Eso lo sabe todo el mundo. Hasta los propios niños en edad escolar. Esos niños que empiezan con ilusión y energía su época veraniega. No en vano, vienen fritos de tanto cole, tantos deberes y actividades varias. Tienen unas agendas que parecen ejecutivos en miniatura. Un sobrino mío llegó un día a casa y soltando la cartera con melancolía, lanzó un suspiro y dijo: “¡Es que no tengo tiempo para mí!”. ¿Quieres tiempo? ¡Pues toma dos meses y medio! ¡VACACIONES DE VERANO! Lo más parecido a la eternidad. Son muchos días y, lo que digo, de la energía inicial se va derivando a una cierta apatía en pantalón corto. Hay señales evidentes, solo hay que estar pendientes. Cuando el niño dice: “¿Otra vez playa?”, con una mueca de hastío, es que estamos tocando fondo. Cuando han visto todos los estrenos de animación y superhéroes en el cine, cuando ya no cogen ni la videoconsola de puro hartazgo, es que los padres empiezan a tener un problema. Eso suele suceder a finales de julio. Estamos hablando, por supuesto, de los padres de ahora. Los míos nunca lo consideraban un problema. Me frotaban la cabecita, me ponían un bocadillo en la mano y ¡hala!, a la calle. Pasaba tanto tiempo en la calle que a veces no me acordaba ni de donde vivía. Por suerte, mi madre gritaba por el telefonillo con un ensordecedor “¡Andreuuuuuuuuu, subeeeeeeee!”, y entonces yo entendía que tenía que subir.

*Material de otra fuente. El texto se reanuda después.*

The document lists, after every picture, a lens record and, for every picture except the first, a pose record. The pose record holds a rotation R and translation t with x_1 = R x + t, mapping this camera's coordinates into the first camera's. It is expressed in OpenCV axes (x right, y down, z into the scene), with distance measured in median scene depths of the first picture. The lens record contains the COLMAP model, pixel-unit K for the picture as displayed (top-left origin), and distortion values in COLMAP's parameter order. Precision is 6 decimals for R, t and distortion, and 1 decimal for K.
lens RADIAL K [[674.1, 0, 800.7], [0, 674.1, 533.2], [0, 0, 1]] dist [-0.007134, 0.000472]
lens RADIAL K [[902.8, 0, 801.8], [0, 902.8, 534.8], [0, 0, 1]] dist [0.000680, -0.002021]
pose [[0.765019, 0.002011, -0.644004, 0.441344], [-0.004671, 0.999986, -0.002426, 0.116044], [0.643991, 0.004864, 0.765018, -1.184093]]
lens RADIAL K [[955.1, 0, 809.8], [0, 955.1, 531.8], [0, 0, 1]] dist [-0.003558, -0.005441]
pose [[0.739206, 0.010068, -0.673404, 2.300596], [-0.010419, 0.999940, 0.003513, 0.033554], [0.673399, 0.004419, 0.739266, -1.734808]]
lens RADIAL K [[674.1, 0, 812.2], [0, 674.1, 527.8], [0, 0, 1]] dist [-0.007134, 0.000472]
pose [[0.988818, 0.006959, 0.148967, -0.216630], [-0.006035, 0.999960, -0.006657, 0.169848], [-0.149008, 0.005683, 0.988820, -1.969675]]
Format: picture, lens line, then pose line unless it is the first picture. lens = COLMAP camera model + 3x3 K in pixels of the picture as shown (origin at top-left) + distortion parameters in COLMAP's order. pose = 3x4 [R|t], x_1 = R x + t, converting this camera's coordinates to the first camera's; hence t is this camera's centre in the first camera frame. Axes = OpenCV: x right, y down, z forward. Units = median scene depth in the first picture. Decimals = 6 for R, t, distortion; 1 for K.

Es cierto que, actualmente, se han inventado y potenciado los más variados campamentos de verano. Los hay de todo tipo. Son la excusa para que los padres respiren unos días y puedan reconocerse en su propio domicilio. “Hola, cariño, ¿vivías aquí?”. Luego el niño vuelve y quiere acción y hay que dársela. Y venga excursiones, viajes, actividades, playas, piscinas… No es de extrañar que muchos adultos, cuando regresan en septiembre al trabajo (eso, los que lo tengan), muestren un aspecto que mezcla el cansancio y la ilusión. El desahogo y la esperanza. Un extraño equilibrio. Como si recuperar la rutina fuera bueno, ya ves tú. El Gran Wyoming siempre pregunta en esa época a la gente: “¿Qué tal el verano? ¿Bien o con la familia?”.
Tomar el sol es de las cosas más aburridas que hay
Igual es que un servidor es un poco hiperactivo, que no puede parar quieto, pero no me negarán que tirarse en una tumbona o en una toalla esperando broncearse es de las cosas más aburridas que se han inventado. No solo no haces nada, sino que encima estás a disgusto, sufres porque te vas quemando lentamente. Ponerse moreno es quemarse, por si no nos acordábamos. Mira que los médicos nos avisan, pero ni caso. “Yo controlo”, pensamos. Sí, claro… como con los gin-tonics. ¿Dónde está la gracia en lo de tomar el sol exactamente? Puede que verte más moreno te siente bien, pero el precio que pagas no compensa. Ya sé que pensarán: “Pues escucha la radio o lee un libro, haz algo”. Lo siento, pero no puedo. No me concentro. Estoy leyendo y noto cada poro de mi piel pidiendo clemencia. Percibo la gota de sudor que resbala, como si esa piel llorara y me lo estuviera haciendo saber. Esa tristeza de fuego me hace levantarme rápidamente. No lo resisto. Siempre pienso en Julio Iglesias y ese aspecto como de faraón. ¿Cómo lo hará? ¿Conocerá alguna técnica de concentración extrema? Algo de eso debe ser. O quizás se inserte en una sandwichera de rayos uva y con solo diez minutos ya salga como un bistec al punto. Admiro a los que toman el sol horas y horas. Bueno, no les admiro. Les miro desde la piscina o desde el chiringuito con una cerveza bien fresca en la mano.